Over the course of four days, we had food and/or drinks at The George Jones, Cerveza Jack's*, Jack's Bar-B-Que, Puckett's, Wild Eggs, Another Broken Egg Cafe, and I'm thinking there was another place but I can't remember. Anyway, I didn't realize until just now that both of the "egg" places are franchises. They were both very good! The photo is from Another Broken Egg -- a just-the-right-size Belgian waffle, topped with brie and blackberry crisp -- YUM.
We enjoyed music at some of those places, and also Honky Tonk Central (where a former co-worker of Ann's once sang!), Tootsie's Orchid Lounge, Nudie's Honky Tonk, Whiskey Row, The Second Fiddle, and Robert's Western World. I'm sure we popped in & out of a couple of others!
There is no shortage of music in Music City! Wow. All for tips/no cover (at least that we ran across). As our guide on the Studio B Tour said, musicians come to Nashville to make music but leave Nashville to make money!
Now, neither Ann nor I are what you'd call a "country music fan," but there are some indelible impressions in that flavor from our childhoods: Johnny Cash, Glen Campbell, Buck Owens & Roy Clark & Hee Haw, Jeanne C. Riley, Tammy Wynette, Lynn Anderson... and Marty Robbins. Marty Robbins held some weird connection to our dad for us all, I think; after our parents split, we spun Gunfighter Ballads and Trail Songs until it would spin no more.


So, it's the more old-school stuff that rings our bell.

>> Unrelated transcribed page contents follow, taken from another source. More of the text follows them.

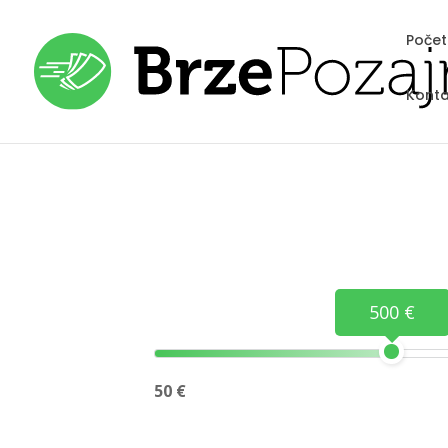
Poče
Konta
500 €
50 €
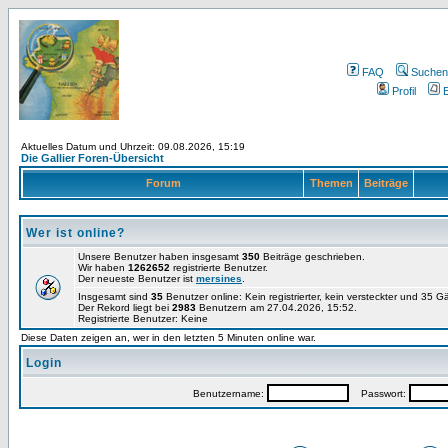
FAQ
Suchen
Profil
E
Aktuelles Datum und Uhrzeit: 09.08.2026, 15:19
Die Gallier Foren-Übersicht
Forum
Themen
Beiträge
Wer ist online?
Unsere Benutzer haben insgesamt
350
Beiträge geschrieben.
Wir haben
1262652
registrierte Benutzer.
Der neueste Benutzer ist
mersines
.
Insgesamt sind
35
Benutzer online: Kein registrierter, kein versteckter und 35 
Der Rekord liegt bei
2983
Benutzern am 27.04.2026, 15:52.
Registrierte Benutzer: Keine
Diese Daten zeigen an, wer in den letzten 5 Minuten online war.
Login
Benutzername:
Passwort:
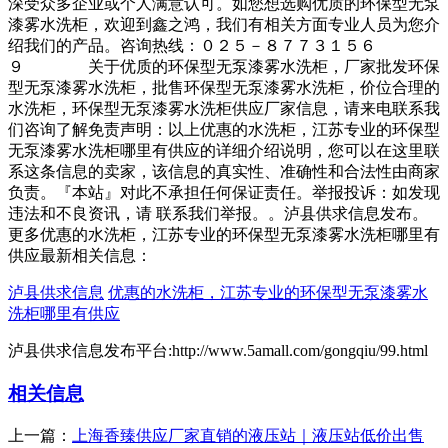
深受众多企业或个人满意认可。如您想选购优质的环保型无泵
漆雾水洗柜，欢迎到鑫之鸿，我们有相关方面专业人员为您介
绍我们的产品。咨询热线：０２５－８７７３１５６
９ 关于优质的环保型无泵漆雾水洗柜，厂家批发环保
型无泵漆雾水洗柜，批售环保型无泵漆雾水洗柜，价位合理的
水洗柜，环保型无泵漆雾水洗柜供应厂家信息，请来电联系我
们咨询了解免责声明：以上优惠的水洗柜，江苏专业的环保型
无泵漆雾水洗柜哪里有供应的详细介绍说明，您可以在这里联
系这条信息的卖家，该信息的真实性、准确性和合法性由商家
负责。『本站』对此不承担任何保证责任。举报投诉：如发现
违法和不良资讯，请 联系我们举报。。泸县供求信息发布。
更多优惠的水洗柜，江苏专业的环保型无泵漆雾水洗柜哪里有
供应最新相关信息：
泸县供求信息
优惠的水洗柜，江苏专业的环保型无泵漆雾水
洗柜哪里有供应
泸县供求信息发布平台:http://www.5amall.com/gongqiu/99.html
相关信息
上一篇：
上海香臻供应厂家直销的液压站｜液压站低价出售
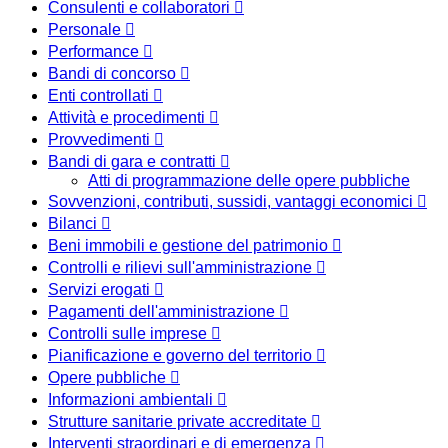
Consulenti e collaboratori
Personale
Performance
Bandi di concorso
Enti controllati
Attività e procedimenti
Provvedimenti
Bandi di gara e contratti
Atti di programmazione delle opere pubbliche
Sovvenzioni, contributi, sussidi, vantaggi economici
Bilanci
Beni immobili e gestione del patrimonio
Controlli e rilievi sull'amministrazione
Servizi erogati
Pagamenti dell'amministrazione
Controlli sulle imprese
Pianificazione e governo del territorio
Opere pubbliche
Informazioni ambientali
Strutture sanitarie private accreditate
Interventi straordinari e di emergenza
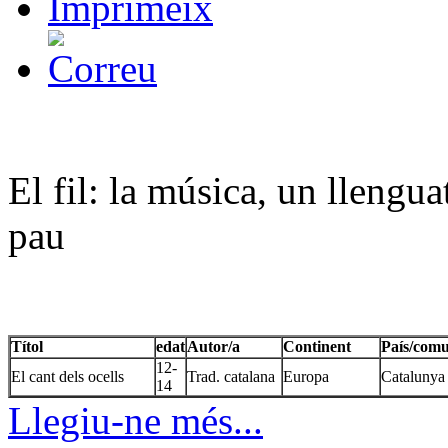
El fil: la música, un llengua
pau
Títol
edat
Autor/a
Continent
País/comu
12-
El cant dels ocells
Trad. catalana
Europa
Catalunya
14
Llegiu-ne més...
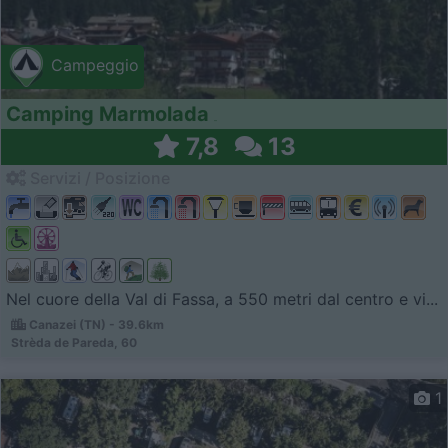
Campeggio
Camping Marmolada
7,8
13
Servizi / Posizione
Nel cuore della Val di Fassa, a 550 metri dal centro e vi...
Canazei (TN) - 39.6km
Strèda de Pareda, 60
1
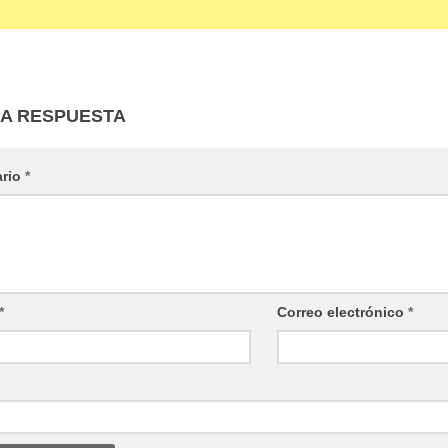
NA RESPUESTA
ario
*
*
Correo electrónico
*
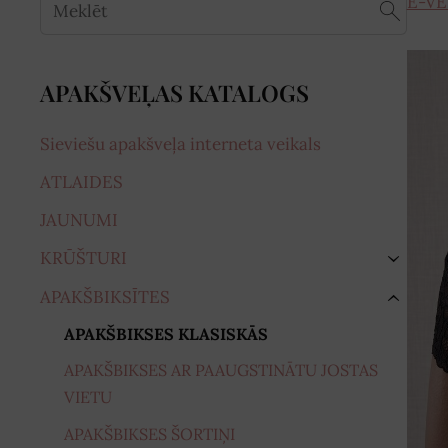
E-VE
APAKŠVEĻAS KATALOGS
Sieviešu apakšveļa interneta veikals
ATLAIDES
JAUNUMI
KRŪŠTURI
›
APAKŠBIKSĪTES
›
APAKŠBIKSES KLASISKĀS
APAKŠBIKSES AR PAAUGSTINĀTU JOSTAS
VIETU
APAKŠBIKSES ŠORTIŅI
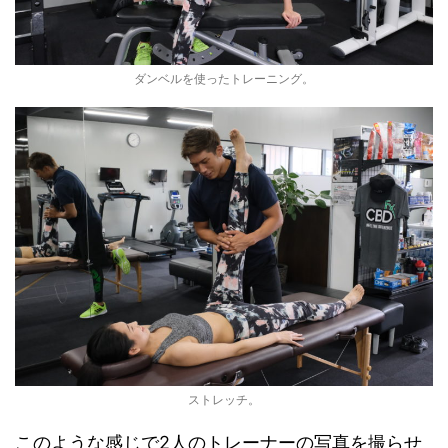
ダンベルを使ったトレーニング。
ストレッチ。
このような感じで2人のトレーナーの写真を撮らせ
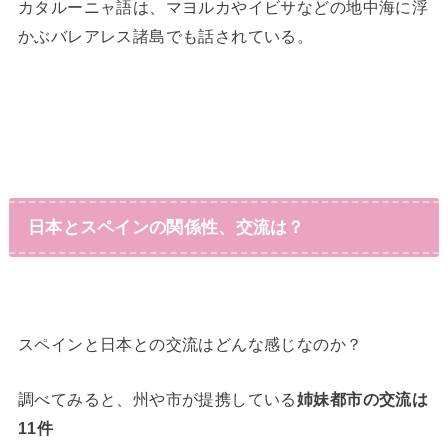
カタルーニャ語は、マヨルカやイビサなどの地中海に浮
かぶバレアレス諸島でも話されている。
日本とスペインの関係性、交流は？
スペインと日本との交流はどんな感じなのか？
調べてみると、州や市が提携している
姉妹都市の交流は
11件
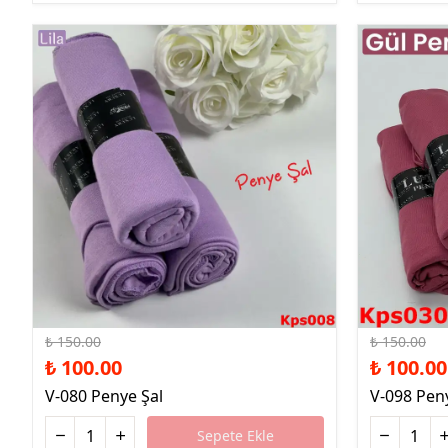
%33 İndirim
%33 İndirim
₺ 150.00
₺ 150.00
₺ 100.00
₺ 100.00
V-080 Penye Şal
V-098 Pen
Sepete Ekle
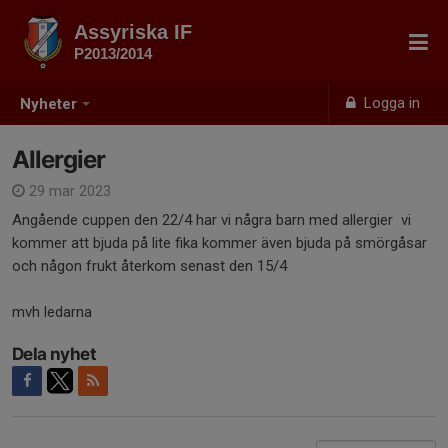
Assyriska IF
P2013/2014
Logga in
Nyheter
Allergier
29 mar 2023
Angående cuppen den 22/4 har vi några barn med allergier vi
kommer att bjuda på lite fika kommer även bjuda på smörgåsar
och någon frukt återkom senast den 15/4
mvh ledarna
Dela nyhet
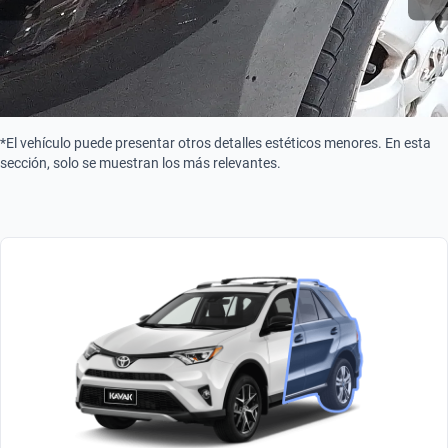
*El vehículo puede presentar otros detalles estéticos menores. En esta
sección, solo se muestran los más relevantes.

I remember specifically that it was the notes of Harper Valley PTA that drew us into The Second Fiddle on Friday night!
I'd noted Robert's Western World, a few doors down, on previous walks down Broadway, and on Friday night, we were also drawn inside... and weren't we lucky! The Don Kelley Band was very good, with an entertaining bass viol player, and a 17-year-old guitarist that blew our minds. (And not only ours! Luke McQueary was mentioned in a NY Times article about Nashville just a few weeks ago!) We had a beer and listened for a while, and moved on to another venue, but it wasn't long before we were back! In striking up a conversation at the bar, we learned that JesseLee Jones -- the Brazilian Hillbilly, aka Brazil Billy (or Brazilbilly) -- would be the next band up, and heard all about his story. Born in Sao Paulo, he made his way to the U.S., unable to speak English, he could sing country music (having memorized Marty Robbins' Greatest Hits) (or something like that). He eventually made his way to Nashville and was taken under the wing of Robert Moore (of Robert's Western World), eventually taking over the business (or something like that). SO MUCH FUN!! And the reason we were out way past our bedtime (though still way early by Nashville standards).
*So, we're at Cerveza Jack's having tacos and nachos and beer, and all of a sudden we hear the singer (dang, I can't remember her name right now... but I will) talking about Appleton with the people at the next table. "Wait, Wisconsin??" we asked, and piped up with howdy-do's. "Were you at Mile of Music?" I asked. No, she said that she played a benefit for a Catholic middle school here. We're whoopin' it up and all of a sudden, from across the bar, we hear, "COMBINED LOCKS!" (Pop. 3509.) WHAT?!?? The woman comes over and we're all chatting up a storm when she asks for more specifics about where I live, and I said, "Oh, at the end of the street right up from the bank." And she said, "On Such-and-Such Street?" (A two-block long dead-end street that no one knows about.) Turns out, her then-fiance owned/flipped the house next door, and we'd met & talked before! She said, "I was in your house!" The world is SO FREAKISHLY SMALL sometimes.